The two lived footsteps away from each other, on the same Beverly Hills compound that’s captured, in all the whimsical detail with which Fisher infused it, throughout the documentary. (In one laugh-out-loud sequence, Fisher shows off her collection of “ugly children portraiture,” a room filled with random, old-fashioned paintings of kids, one of whom she describes as “Shia LaBeouf as a Dutch underage prostitute.” Even this woman’s walls had a great sense of humor.)

Within that shared space, Fisher and Reynolds function the same way that so many mothers and daughters do, which is one of the reasons their back-to-back deaths hit so many so hard. They openly fret over each other. They each bemoan the risks the other one takes, as well as the risks never taken. (Fisher, who has a singing voice that could knock off socks, shoes, and perhaps some toenail polish, says she rebelled against her mother by refusing to ever do her own nightclub act. “I love that voice,” Reynolds says at one point through tears. “Isn’t that a great voice? I wish I had it.”) They’re stubborn and do things that aren’t in their own best interests. (Reynolds won’t slow down, Fisher won’t stop drinking unlimited Coca-Colas and smoking cigarettes.) They bicker about everything, from ancient personal history to why Reynolds is still using a ‘90s-era cell phone.

Stars like this: They’re just like us. But then, they’re also not, as clips from their many screen and stage appearances remind us, even the ones based on them that don’t feature their faces, like Postcards From the Edge, the movie based on Fisher’s memoir.

Reynolds and Fisher had relationships with fame that were just as interesting as their relationship with each other, and the filmmakers capture that, too. The mother, who had a wry wit that her daughter would inherit and amplify, was pure Old Hollywood.
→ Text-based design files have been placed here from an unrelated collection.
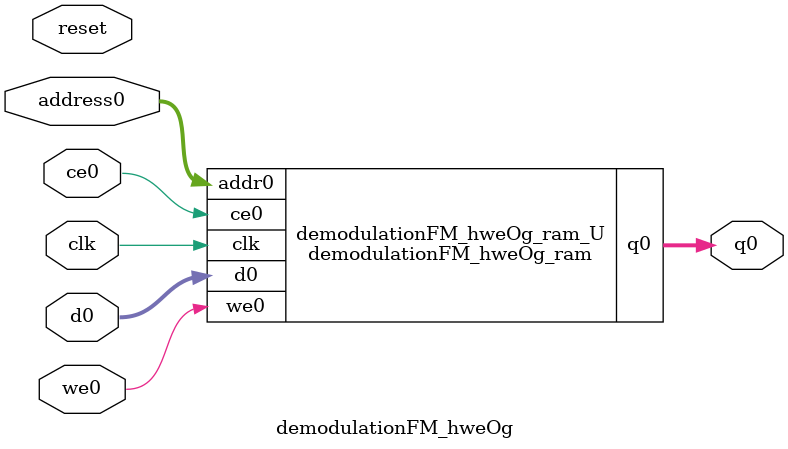
<source format=v>
`timescale 1 ns / 1 ps
module demodulationFM_hweOg_ram (addr0, ce0, d0, we0, q0,  clk);

parameter DWIDTH = 32;
parameter AWIDTH = 5;
parameter MEM_SIZE = 31;

input[AWIDTH-1:0] addr0;
input ce0;
input[DWIDTH-1:0] d0;
input we0;
output reg[DWIDTH-1:0] q0;
input clk;

(* ram_style = "distributed" *)reg [DWIDTH-1:0] ram[0:MEM_SIZE-1];




always @(posedge clk)  
begin 
    if (ce0) begin
        if (we0) 
            ram[addr0] <= d0; 
        q0 <= ram[addr0];
    end
end


endmodule

`timescale 1 ns / 1 ps
module demodulationFM_hweOg(
    reset,
    clk,
    address0,
    ce0,
    we0,
    d0,
    q0);

parameter DataWidth = 32'd32;
parameter AddressRange = 32'd31;
parameter AddressWidth = 32'd5;
input reset;
input clk;
input[AddressWidth - 1:0] address0;
input ce0;
input we0;
input[DataWidth - 1:0] d0;
output[DataWidth - 1:0] q0;



demodulationFM_hweOg_ram demodulationFM_hweOg_ram_U(
    .clk( clk ),
    .addr0( address0 ),
    .ce0( ce0 ),
    .we0( we0 ),
    .d0( d0 ),
    .q0( q0 ));

endmodule


</source>
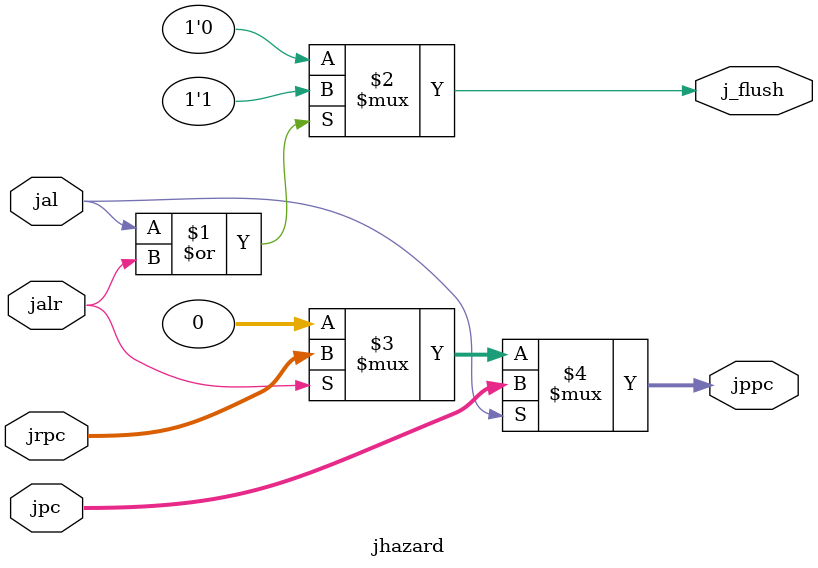
<source format=v>

module jhazard (
    input         jal,
    input         jalr,
    input  [31:0] jpc,
    input  [31:0] jrpc,

    output        j_flush,
    output [31:0] jppc
);

    assign j_flush = (jal|jalr) ? 1'b1 : 1'b0;
    

    assign jppc = jal ? jpc : (jalr ? jrpc : 32'b0);


    
endmodule
</source>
Even in her 80s, we can see her trying to always put her best possible face forward, which is why, on a day when she’s not feeling well, she makes sure the cameras stay outside her front door.

Fisher, on the other hand, lives by the maxim “This is me, deal with it.” So the camera is there for everything, including a conversation with longtime friend Griffin Dunne, in which they discuss how Fisher lost her virginity to him; one of Fisher’s manic episodes (the actress and writer was bipolar and admirably vocal about it); and a heartbreaker of a moment, when Fisher attempts to make sure her mom will have a place to rest backstage at the 2015 Screen Actors Guild Awards, where Fisher presented her mother with the lifetime achievement award. While assistants and ceremony organizers reassure Fisher that her mother will be accommodated, Fisher breaks down crying.

The SAG Award tribute winds up going just fine. After it’s over, Todd and Carrie Fisher, back at home with their mother, ask if she’s prepared to handle getting more lifetime achievement awards.

“I can’t answer it because it’s too special,” she says. “And I won’t be here then. I will have gone on.”

As she speaks these words, she has her arm around her daughter. They’re sitting next to a twinkling Christmas tree that probably should have been taken down but is still standing there in January, defiantly bright. They didn’t know it then, but the two of them would only have a couple more Christmases together. No matter how unsinkable you are, no matter how hard you try to use The Force, it’s impossible to look at that image of mother and daughter, fiercely by each other’s sides, and do anything other than cry.